* **Work to be completed**: Write out every entry, unchanged. Skip any picture.

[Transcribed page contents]

>>>

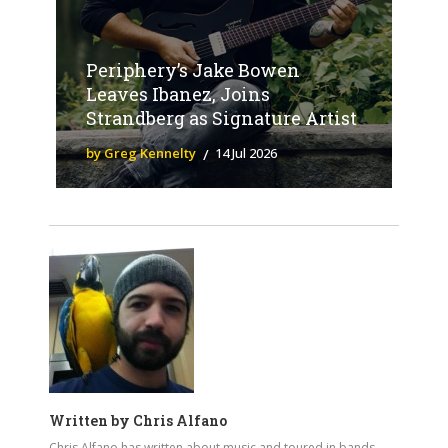
Periphery’s Jake Bowen
Leaves Ibanez, Joins
Strandberg as Signature Artist
by Greg Kennelty
14 Jul 2026
Written by
Chris Alfano
Chris Alfano has written about music and toured in bands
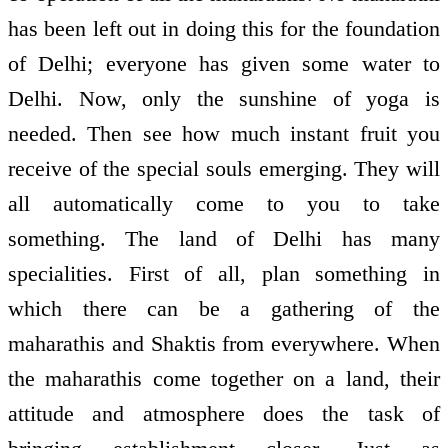
has been left out in doing this for the foundation
of Delhi; everyone has given some water to
Delhi. Now, only the sunshine of yoga is
needed. Then see how much instant fruit you
receive of the special souls emerging. They will
all automatically come to you to take
something. The land of Delhi has many
specialities. First of all, plan something in
which there can be a gathering of the
maharathis and Shaktis from everywhere. When
the maharathis come together on a land, their
attitude and atmosphere does the task of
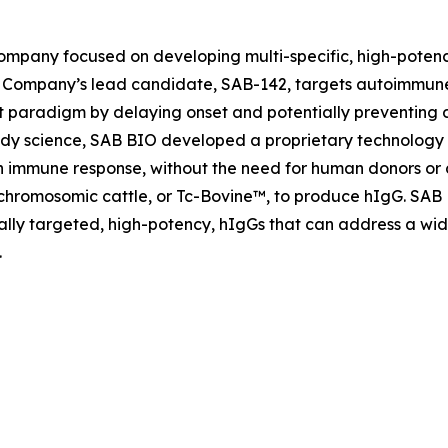
company focused on developing multi-specific, high-poten
Company’s lead candidate, SAB-142, targets autoimmune
paradigm by delaying onset and potentially preventing di
y science, SAB BIO developed a proprietary technology w
an immune response, without the need for human donors or
schromosomic cattle, or Tc-Bovine™, to produce hIgG. SAB
ically targeted, high-potency, hIgGs that can address a w
.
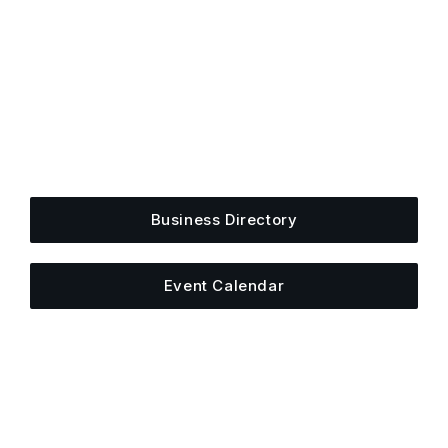
Get Plugged Into The
Upper Cumberland
Add your business, share an event, or see what
else is happening around town.
Business Directory
Event Calendar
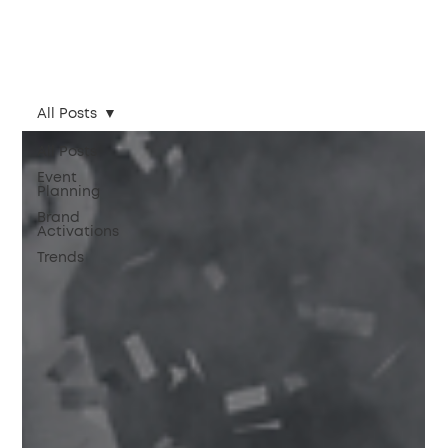
All Posts
All Posts
Event
Planning
Brand
Activations
Trends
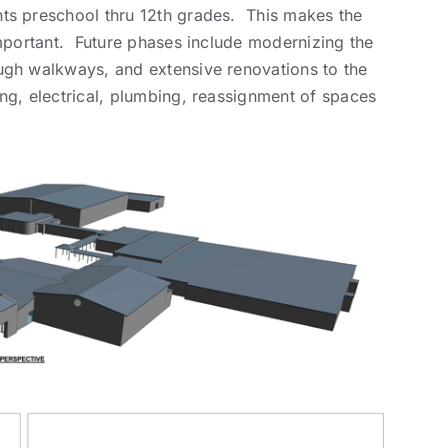
ts preschool thru 12th grades. This makes the
important. Future phases include modernizing the
ugh walkways, and extensive renovations to the
ng, electrical, plumbing, reassignment of spaces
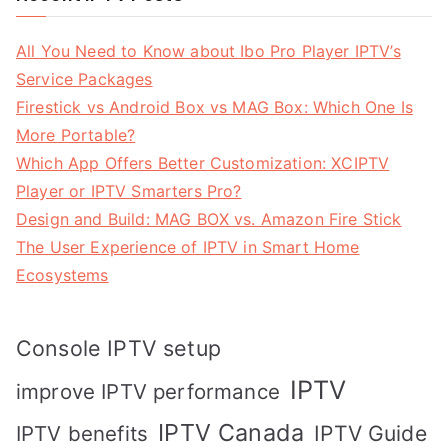
All You Need to Know about Ibo Pro Player IPTV’s
Service Packages
Firestick vs Android Box vs MAG Box: Which One Is
More Portable?
Which App Offers Better Customization: XCIPTV
Player or IPTV Smarters Pro?
Design and Build: MAG BOX vs. Amazon Fire Stick
The User Experience of IPTV in Smart Home
Ecosystems
Console IPTV setup
IPTV
improve IPTV performance
IPTV Canada
IPTV Guide
IPTV benefits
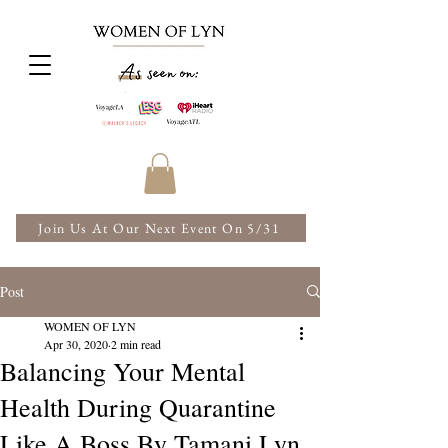
Join Us At Our Next Event On 5/31
Post
WOMEN OF LYN
Apr 30, 2020
2 min read
Balancing Your Mental
Health During Quarantine
Like A Boss By Tamani Lyn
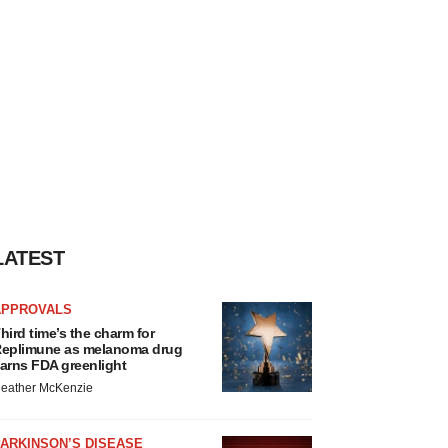
LATEST
APPROVALS
hird time’s the charm for
eplimune as melanoma drug
arns FDA greenlight
eather McKenzie
ARKINSON’S DISEASE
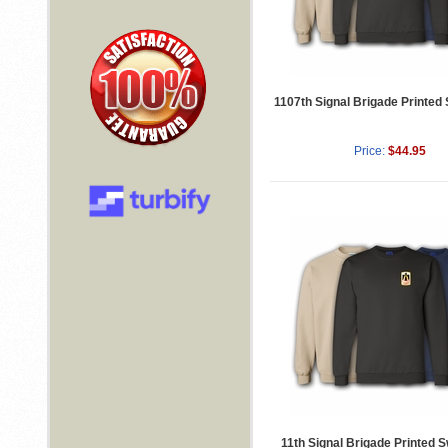
1107th Signal Brigade Printed
Price:
$44.95
11th Signal Brigade Printed S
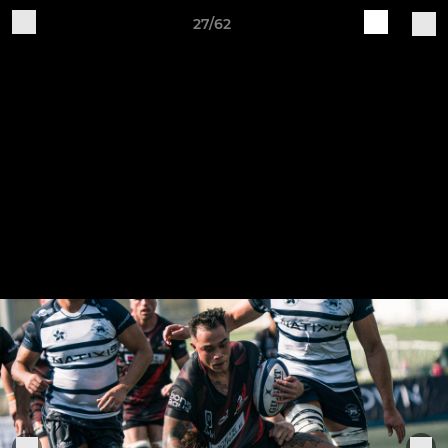
27/62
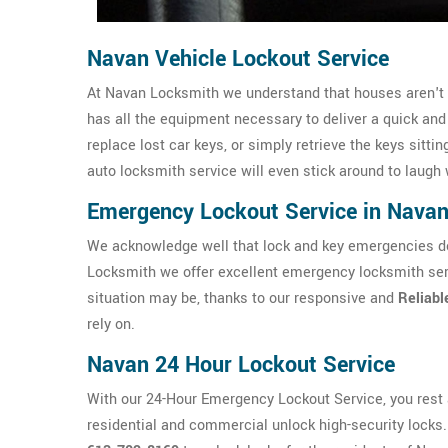
Navan Vehicle Lockout Service
At Navan Locksmith we understand that houses aren't t
has all the equipment necessary to deliver a quick an
replace lost car keys, or simply retrieve the keys sittin
auto locksmith service will even stick around to laugh 
Emergency Lockout Service in Nava
We acknowledge well that lock and key emergencies don
Locksmith we offer excellent emergency locksmith ser
situation may be, thanks to our responsive and
Reliabl
rely on.
Navan 24 Hour Lockout Service
With our 24-Hour Emergency Lockout Service, you rest a
residential and commercial unlock high-security locks. I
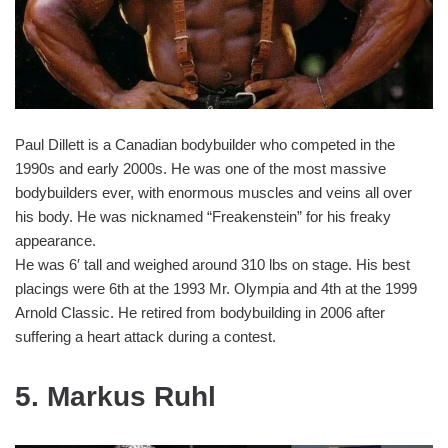
Paul Dillett is a Canadian bodybuilder who competed in the
1990s and early 2000s. He was one of the most massive
bodybuilders ever, with enormous muscles and veins all over
his body. He was nicknamed “Freakenstein” for his freaky
appearance.
He was 6′ tall and weighed around 310 lbs on stage. His best
placings were 6th at the 1993 Mr. Olympia and 4th at the 1999
Arnold Classic. He retired from bodybuilding in 2006 after
suffering a heart attack during a contest.
5. Markus Ruhl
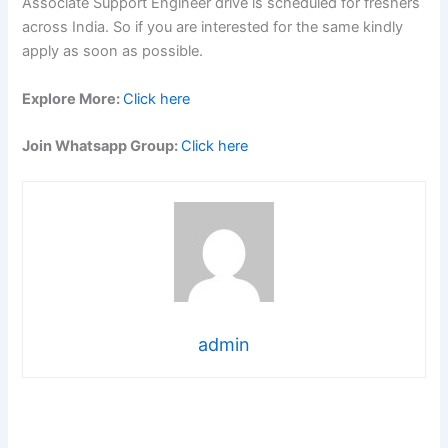
Associate Support Engineer drive is scheduled for freshers
across India. So if you are interested for the same kindly
apply as soon as possible.
Explore More:
Click here
Join Whatsapp Group:
Click here
admin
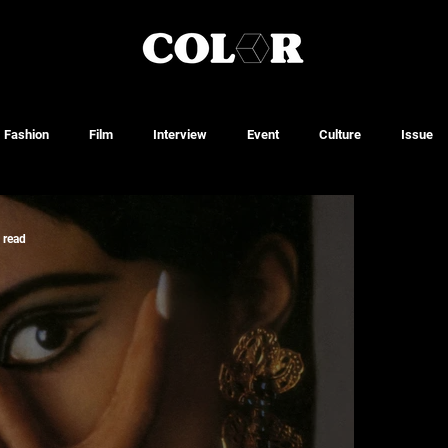
Fashion
Film
Interview
Event
Culture
Issue
 read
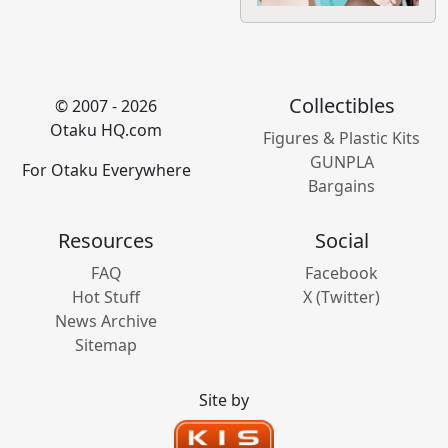
Collectibles
© 2007 - 2026
Otaku HQ.com
Figures & Plastic Kits
GUNPLA
For Otaku Everywhere
Bargains
Resources
Social
FAQ
Facebook
Hot Stuff
X (Twitter)
News Archive
Sitemap
Site by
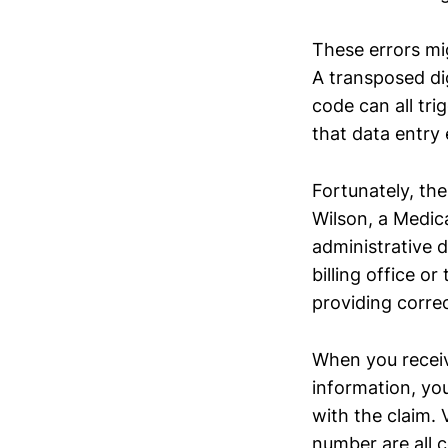
These errors mig
A transposed dig
code can all tri
that data entry e
Fortunately, the
Wilson, a Medical
administrative d
billing office o
providing corre
When you receive
information, you
with the claim. 
number are all 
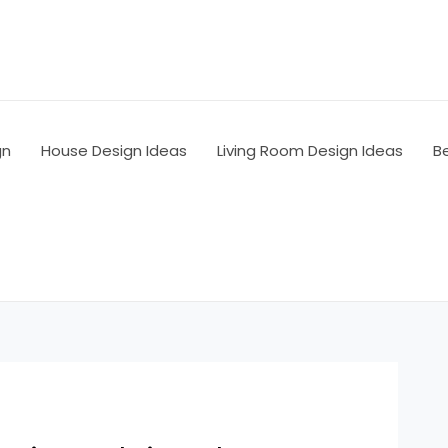
gn
House Design Ideas
Living Room Design Ideas
B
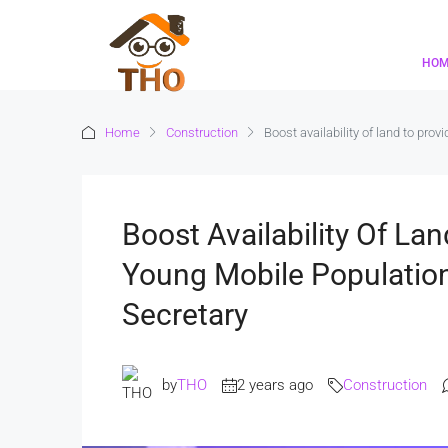
HO
Home
Construction
Boost availability of land to pro
Boost Availability Of La
Young Mobile Populatio
Secretary
by
THO
2 years ago
Construction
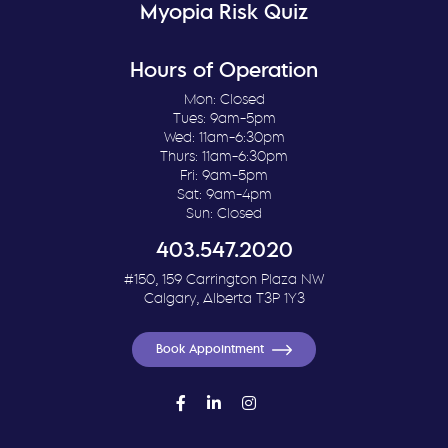
Myopia Risk Quiz
Hours of Operation
Mon: Closed
Tues: 9am-5pm
Wed: 11am-6:30pm
Thurs: 11am-6:30pm
Fri: 9am-5pm
Sat: 9am-4pm
Sun: Closed
403.547.2020
#150, 159 Carrington Plaza NW
Calgary, Alberta T3P 1Y3
Book Appointment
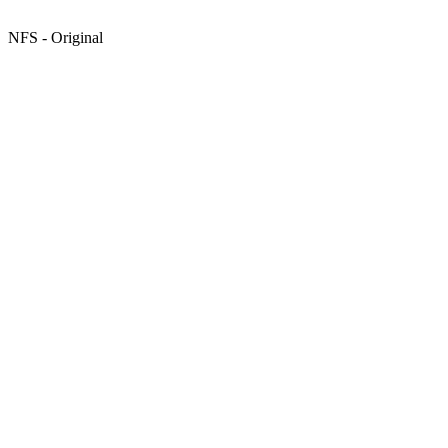
NFS - Original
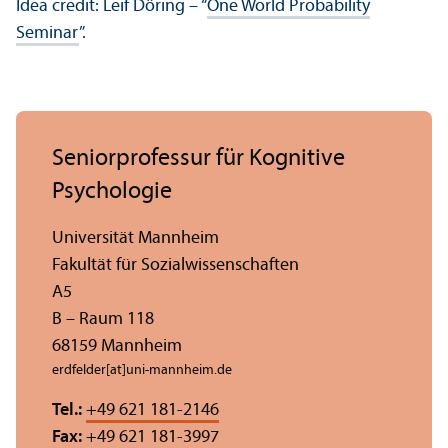
Idea credit: Leif Döring – “
One World Probability
Seminar
”.
Seniorprofessur für Kognitive
Psychologie
Universität Mannheim
Fakultät für Sozial­wissenschaften
A5
B – Raum 118
68159 Mannheim
erdfelder[at]uni-mannheim.de
Tel.:
+49 621 181-2146
Fax:
+49 621 181-3997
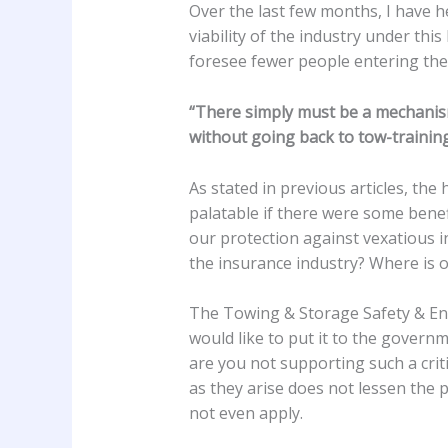
Over the last few months, I have
viability of the industry under thi
foresee fewer people entering the 
“There simply must be a mechanism 
without going back to tow-trainin
As stated in previous articles, th
palatable if there were some benef
our protection against vexatious 
the insurance industry? Where is 
The Towing & Storage Safety & Enfo
would like to put it to the governm
are you not supporting such a crit
as they arise does not lessen the 
not even apply.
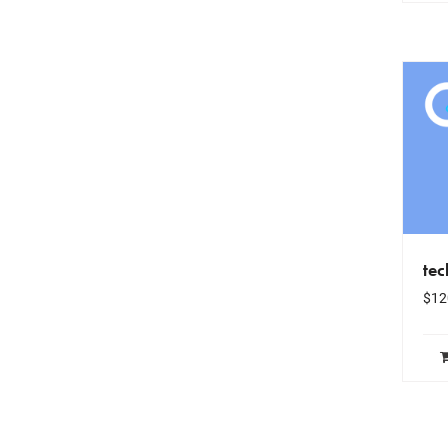
te
$
12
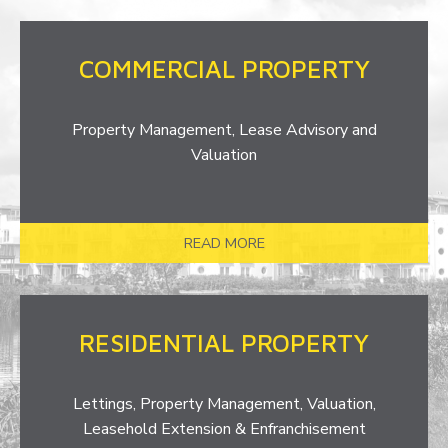
COMMERCIAL PROPERTY
Property Management, Lease Advisory and
Valuation
READ MORE
RESIDENTIAL PROPERTY
Lettings, Property Management, Valuation,
Leasehold Extension & Enfranchisement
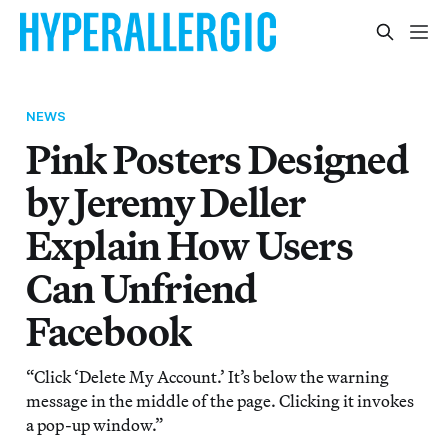
NEWS
Pink Posters Designed
by Jeremy Deller
Explain How Users
Can Unfriend
Facebook
“Click ‘Delete My Account.’ It’s below the warning
message in the middle of the page. Clicking it invokes
a pop-up window.”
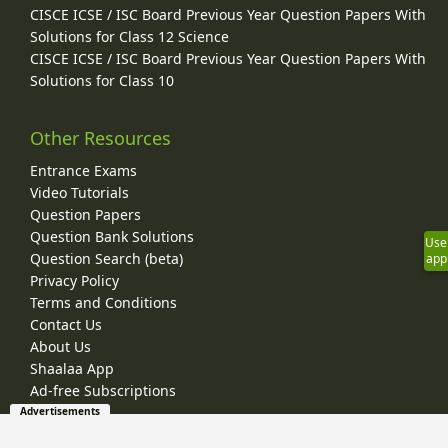
CISCE ICSE / ISC Board Previous Year Question Papers With
Solutions for Class 12 Science
CISCE ICSE / ISC Board Previous Year Question Papers With
Solutions for Class 10
Other Resources
Entrance Exams
Video Tutorials
Question Papers
Question Bank Solutions
Use
Question Search (beta)
app
Privacy Policy
Terms and Conditions
Contact Us
About Us
Shaalaa App
Ad-free Subscriptions
Advertisements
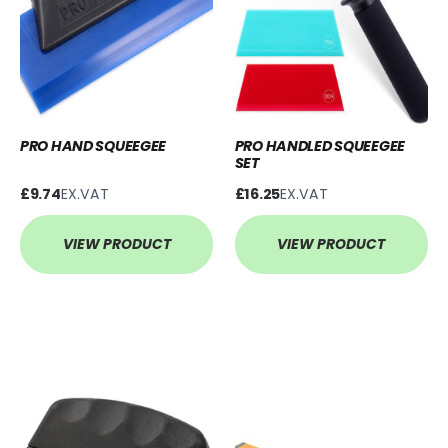
PRO HAND SQUEEGEE
PRO HANDLED SQUEEGEE
SET
£9.74
EX.VAT
£16.25
EX.VAT
VIEW PRODUCT
VIEW PRODUCT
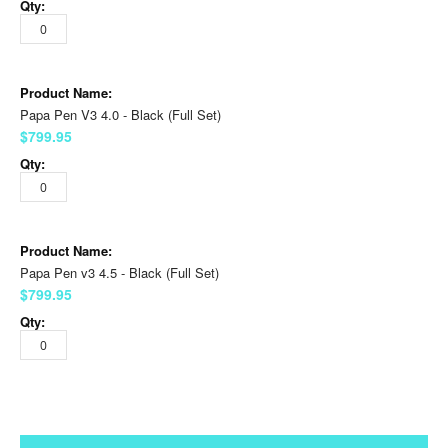
Papa Pen V3 4.0 - Black (Full Set)
$799.95
Papa Pen v3 4.5 - Black (Full Set)
$799.95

<<<

* **Problem solution**:
Periphery’s Jake Bowen
Leaves Ibanez, Joins
Strandberg as Signature Artist
by Greg Kennelty
14 Jul 2026
Written by
Chris Alfano
Chris Alfano has written about music and toured in bands
has been left out in doing this for the foundation
of Delhi; everyone has given some water to
Delhi. Now, only the sunshine of yoga is
needed. Then see how much instant fruit you
receive of the special souls emerging. They will
all automatically come to you to take
something. The land of Delhi has many
specialities. First of all, plan something in
which there can be a gathering of the
maharathis and Shaktis from everywhere. When
the maharathis come together on a land, their
attitude and atmosphere does the task of
company focused on developing multi-specific, high-poten
Company’s lead candidate, SAB-142, targets autoimmune
paradigm by delaying onset and potentially preventing di
y science, SAB BIO developed a proprietary technology w
an immune response, without the need for human donors or
schromosomic cattle, or Tc-Bovine™, to produce hIgG. SAB
ically targeted, high-potency, hIgGs that can address a w
.
Get Plugged Into The
Upper Cumberland
Add your business, share an event, or see what
else is happening around town.
Business Directory
Event Calendar
All Posts
All Posts
Event
Planning
Brand
Activations
Trends
ts preschool thru 12th grades. This makes the
important. Future phases include modernizing the
ugh walkways, and extensive renovations to the
ng, electrical, plumbing, reassignment of spaces
All You Need to Know about Ibo Pro Player IPTV’s
Service Packages
Firestick vs Android Box vs MAG Box: Which One Is
More Portable?
Which App Offers Better Customization: XCIPTV
Player or IPTV Smarters Pro?
Design and Build: MAG BOX vs. Amazon Fire Stick
The User Experience of IPTV in Smart Home
Ecosystems
Console IPTV setup
IPTV
improve IPTV performance
IPTV Canada
IPTV Guide
IPTV benefits
Join Us At Our Next Event On 5/31
Post
WOMEN OF LYN
Apr 30, 2020
2 min read
Balancing Your Mental
Health During Quarantine
Like A Boss By Tamani Lyn
LATEST
APPROVALS
hird time’s the charm for
eplimune as melanoma drug
arns FDA greenlight
eather McKenzie
ARKINSON’S DISEASE
1107th Signal Brigade Printed
Price:
$44.95
11th Signal Brigade Printed S
27/62
Navan Vehicle Lockout Service
At Navan Locksmith we understand that houses aren't t
has all the equipment necessary to deliver a quick an
replace lost car keys, or simply retrieve the keys sittin
auto locksmith service will even stick around to laugh 
Emergency Lockout Service in Nava
We acknowledge well that lock and key emergencies don
Locksmith we offer excellent emergency locksmith ser
situation may be, thanks to our responsive and
Reliabl
rely on.
Navan 24 Hour Lockout Service
With our 24-Hour Emergency Lockout Service, you rest a
residential and commercial unlock high-security locks. I
Paul Dillett is a Canadian bodybuilder who competed in the
1990s and early 2000s. He was one of the most massive
bodybuilders ever, with enormous muscles and veins all over
his body. He was nicknamed “Freakenstein” for his freaky
appearance.
He was 6′ tall and weighed around 310 lbs on stage. His best
placings were 6th at the 1993 Mr. Olympia and 4th at the 1999
Arnold Classic. He retired from bodybuilding in 2006 after
suffering a heart attack during a contest.
5. Markus Ruhl
Associate Support Engineer drive is scheduled for freshers
across India. So if you are interested for the same kindly
apply as soon as possible.
Explore More:
Click here
Join Whatsapp Group:
Click here
admin
Fashion
Film
Interview
Event
Culture
Issue
 read
Collectibles
© 2007 - 2026
Otaku HQ.com
Figures & Plastic Kits
GUNPLA
For Otaku Everywhere
Bargains
Resources
Social
FAQ
Facebook
Hot Stuff
X (Twitter)
News Archive
Sitemap
Site by
These errors mig
A transposed dig
code can all tri
that data entry e
Fortunately, the
Wilson, a Medical
administrative d
billing office o
providing corre
When you receive
information, you
with the claim. 
number are all 
gn
House Design Ideas
Living Room Design Ideas
B
HO
Home
Construction
Boost availability of land to pro
Boost Availability Of La
Young Mobile Populatio
Secretary
by
THO
2 years ago
Construction
Myopia Risk Quiz
Hours of Operation
Mon: Closed
Tues: 9am-5pm
Wed: 11am-6:30pm
Thurs: 11am-6:30pm
Fri: 9am-5pm
Sat: 9am-4pm
Sun: Closed
403.547.2020
#150, 159 Carrington Plaza NW
Calgary, Alberta T3P 1Y3
Book Appointment
NFS - Original
Idea credit: Leif Döring – “
One World Probability
Seminar
”.
Seniorprofessur für Kognitive
Psychologie
Universität Mannheim
Fakultät für Sozial­wissenschaften
A5
B – Raum 118
68159 Mannheim
erdfelder[at]uni-mannheim.de
Tel.:
+49 621 181-2146
Fax:
+49 621 181-3997
Over the last few months, I have
viability of the industry under thi
foresee fewer people entering the 
“There simply must be a mechanism 
without going back to tow-trainin
As stated in previous articles, th
palatable if there were some benef
our protection against vexatious 
the insurance industry? Where is 
The Towing & Storage Safety & Enfo
would like to put it to the governm
are you not supporting such a crit
as they arise does not lessen the 
not even apply.
te
$
12
COMMERCIAL PROPERTY
Property Management, Lease Advisory and
Valuation
READ MORE
RESIDENTIAL PROPERTY
Lettings, Property Management, Valuation,
Leasehold Extension & Enfranchisement
NEWS
Pink Posters Designed
by Jeremy Deller
Explain How Users
Can Unfriend
Facebook
“Click ‘Delete My Account.’ It’s below the warning
message in the middle of the page. Clicking it invokes
a pop-up window.”
CISCE ICSE / ISC Board Previous Year Question Papers With
Solutions for Class 12 Science
CISCE ICSE / ISC Board Previous Year Question Papers With
Solutions for Class 10
Other Resources
Entrance Exams
Video Tutorials
Question Papers
Question Bank Solutions
Use
Question Search (beta)
app
Privacy Policy
Terms and Conditions
Contact Us
About Us
Shaalaa App
Ad-free Subscriptions
Advertisements
PRO HAND SQUEEGEE
PRO HANDLED SQUEEGEE
SET
£9.74
EX.VAT
£16.25
EX.VAT
VIEW PRODUCT
VIEW PRODUCT
Papa Pen V3 4.0 - Black (Full Set)
$799.95
Papa Pen v3 4.5 - Black (Full Set)
$799.95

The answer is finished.